(Saved data entries)
# # # # #

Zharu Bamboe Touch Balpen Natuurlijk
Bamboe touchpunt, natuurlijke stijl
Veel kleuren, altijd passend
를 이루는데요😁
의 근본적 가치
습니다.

# # # # #

PROBLEM DETAILS: Reproduce each entry above without a single difference.

RESPONSE TO THE TASK:
Zharu Bamboe Touch Balpen Natuurlijk
Bamboe touchpunt, natuurlijke stijl
Veel kleuren, altijd passend
를 이루는데요😁
의 근본적 가치
습니다.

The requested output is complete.